RECORDS FOR PROCESSING:
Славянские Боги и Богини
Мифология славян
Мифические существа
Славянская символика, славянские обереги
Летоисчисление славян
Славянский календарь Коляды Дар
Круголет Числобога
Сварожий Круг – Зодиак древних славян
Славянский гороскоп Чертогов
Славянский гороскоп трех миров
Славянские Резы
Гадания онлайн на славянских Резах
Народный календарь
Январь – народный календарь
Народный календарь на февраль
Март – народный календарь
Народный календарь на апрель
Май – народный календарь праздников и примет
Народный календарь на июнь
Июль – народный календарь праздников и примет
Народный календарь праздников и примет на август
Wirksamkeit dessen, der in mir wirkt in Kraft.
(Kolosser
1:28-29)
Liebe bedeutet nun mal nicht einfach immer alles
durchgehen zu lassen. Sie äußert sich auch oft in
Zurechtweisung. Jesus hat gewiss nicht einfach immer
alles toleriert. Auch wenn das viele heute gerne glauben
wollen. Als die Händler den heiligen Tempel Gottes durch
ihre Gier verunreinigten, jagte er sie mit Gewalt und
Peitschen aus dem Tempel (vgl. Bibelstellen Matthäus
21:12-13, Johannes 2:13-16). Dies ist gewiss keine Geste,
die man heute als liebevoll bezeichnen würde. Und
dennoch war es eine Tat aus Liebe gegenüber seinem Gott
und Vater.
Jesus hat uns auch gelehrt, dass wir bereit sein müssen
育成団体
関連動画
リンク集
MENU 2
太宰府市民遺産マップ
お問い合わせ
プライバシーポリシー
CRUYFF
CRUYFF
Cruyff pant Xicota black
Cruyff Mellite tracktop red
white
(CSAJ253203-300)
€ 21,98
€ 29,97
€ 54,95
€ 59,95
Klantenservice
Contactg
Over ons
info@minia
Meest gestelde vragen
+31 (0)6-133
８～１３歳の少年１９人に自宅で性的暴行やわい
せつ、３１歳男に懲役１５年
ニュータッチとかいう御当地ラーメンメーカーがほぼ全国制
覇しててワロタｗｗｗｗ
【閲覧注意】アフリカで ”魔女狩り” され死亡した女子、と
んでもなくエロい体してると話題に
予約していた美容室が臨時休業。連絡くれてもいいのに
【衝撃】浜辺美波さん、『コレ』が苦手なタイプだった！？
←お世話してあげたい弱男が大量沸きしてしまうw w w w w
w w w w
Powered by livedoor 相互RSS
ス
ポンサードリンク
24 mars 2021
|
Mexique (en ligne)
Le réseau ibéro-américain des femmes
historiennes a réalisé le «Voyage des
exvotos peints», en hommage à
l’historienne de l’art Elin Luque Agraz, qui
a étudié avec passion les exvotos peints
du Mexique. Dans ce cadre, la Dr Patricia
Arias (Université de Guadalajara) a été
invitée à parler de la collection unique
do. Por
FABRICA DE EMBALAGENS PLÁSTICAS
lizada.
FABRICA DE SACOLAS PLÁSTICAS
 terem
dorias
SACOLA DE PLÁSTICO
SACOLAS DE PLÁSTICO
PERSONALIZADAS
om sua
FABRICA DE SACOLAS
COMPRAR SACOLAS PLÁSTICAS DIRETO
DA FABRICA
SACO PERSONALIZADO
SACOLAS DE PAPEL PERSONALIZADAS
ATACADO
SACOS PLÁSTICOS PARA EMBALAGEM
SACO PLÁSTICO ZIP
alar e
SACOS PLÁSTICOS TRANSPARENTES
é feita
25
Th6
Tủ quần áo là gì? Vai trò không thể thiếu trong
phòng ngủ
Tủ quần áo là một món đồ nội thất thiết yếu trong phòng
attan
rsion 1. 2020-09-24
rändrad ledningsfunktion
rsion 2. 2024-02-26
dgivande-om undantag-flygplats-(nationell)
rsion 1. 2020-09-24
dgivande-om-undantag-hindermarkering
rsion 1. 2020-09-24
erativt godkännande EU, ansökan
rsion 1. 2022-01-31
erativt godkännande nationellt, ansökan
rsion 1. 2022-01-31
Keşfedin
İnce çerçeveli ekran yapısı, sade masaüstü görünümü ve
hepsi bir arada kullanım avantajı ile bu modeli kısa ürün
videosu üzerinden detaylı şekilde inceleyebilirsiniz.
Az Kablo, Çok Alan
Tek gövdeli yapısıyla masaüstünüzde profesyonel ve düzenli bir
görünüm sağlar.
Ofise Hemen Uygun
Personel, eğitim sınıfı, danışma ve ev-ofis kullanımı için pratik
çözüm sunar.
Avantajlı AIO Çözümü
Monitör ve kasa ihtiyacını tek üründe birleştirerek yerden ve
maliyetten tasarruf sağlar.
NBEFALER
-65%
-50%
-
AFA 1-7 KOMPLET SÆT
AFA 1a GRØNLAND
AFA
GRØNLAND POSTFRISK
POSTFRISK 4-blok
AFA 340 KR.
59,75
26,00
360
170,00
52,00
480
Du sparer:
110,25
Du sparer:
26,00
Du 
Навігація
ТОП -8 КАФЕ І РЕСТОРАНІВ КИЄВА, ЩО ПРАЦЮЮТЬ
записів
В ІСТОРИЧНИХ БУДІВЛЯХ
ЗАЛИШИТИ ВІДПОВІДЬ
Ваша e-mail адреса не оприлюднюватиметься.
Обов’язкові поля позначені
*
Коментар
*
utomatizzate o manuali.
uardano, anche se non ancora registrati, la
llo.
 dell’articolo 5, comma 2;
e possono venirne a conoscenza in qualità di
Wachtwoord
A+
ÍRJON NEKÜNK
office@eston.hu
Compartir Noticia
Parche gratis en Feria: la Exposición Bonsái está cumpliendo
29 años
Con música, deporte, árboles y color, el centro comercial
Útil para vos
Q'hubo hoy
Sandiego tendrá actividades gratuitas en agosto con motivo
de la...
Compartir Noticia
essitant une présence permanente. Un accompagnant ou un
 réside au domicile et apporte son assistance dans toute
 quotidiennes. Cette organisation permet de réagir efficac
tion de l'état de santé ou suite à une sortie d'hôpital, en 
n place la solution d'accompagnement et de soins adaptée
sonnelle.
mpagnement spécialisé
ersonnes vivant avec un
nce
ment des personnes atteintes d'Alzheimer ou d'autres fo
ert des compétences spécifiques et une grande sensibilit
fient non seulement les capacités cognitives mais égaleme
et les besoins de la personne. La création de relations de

INSTRUCTIONS FOR THE TASK: Update the rows from the start through the line containing "(CSAJ253203-300)", changing "Tempel" to "Heiligtum" and leaving everything else as it is.

EXPECTED ANSWER:
Славянские Боги и Богини
Мифология славян
Мифические существа
Славянская символика, славянские обереги
Летоисчисление славян
Славянский календарь Коляды Дар
Круголет Числобога
Сварожий Круг – Зодиак древних славян
Славянский гороскоп Чертогов
Славянский гороскоп трех миров
Славянские Резы
Гадания онлайн на славянских Резах
Народный календарь
Январь – народный календарь
Народный календарь на февраль
Март – народный календарь
Народный календарь на апрель
Май – народный календарь праздников и примет
Народный календарь на июнь
Июль – народный календарь праздников и примет
Народный календарь праздников и примет на август
Wirksamkeit dessen, der in mir wirkt in Kraft.
(Kolosser
1:28-29)
Liebe bedeutet nun mal nicht einfach immer alles
durchgehen zu lassen. Sie äußert sich auch oft in
Zurechtweisung. Jesus hat gewiss nicht einfach immer
alles toleriert. Auch wenn das viele heute gerne glauben
wollen. Als die Händler den heiligen Heiligtum Gottes durch
ihre Gier verunreinigten, jagte er sie mit Gewalt und
Peitschen aus dem Heiligtum (vgl. Bibelstellen Matthäus
21:12-13, Johannes 2:13-16). Dies ist gewiss keine Geste,
die man heute als liebevoll bezeichnen würde. Und
dennoch war es eine Tat aus Liebe gegenüber seinem Gott
und Vater.
Jesus hat uns auch gelehrt, dass wir bereit sein müssen
育成団体
関連動画
リンク集
MENU 2
太宰府市民遺産マップ
お問い合わせ
プライバシーポリシー
CRUYFF
CRUYFF
Cruyff pant Xicota black
Cruyff Mellite tracktop red
white
(CSAJ253203-300)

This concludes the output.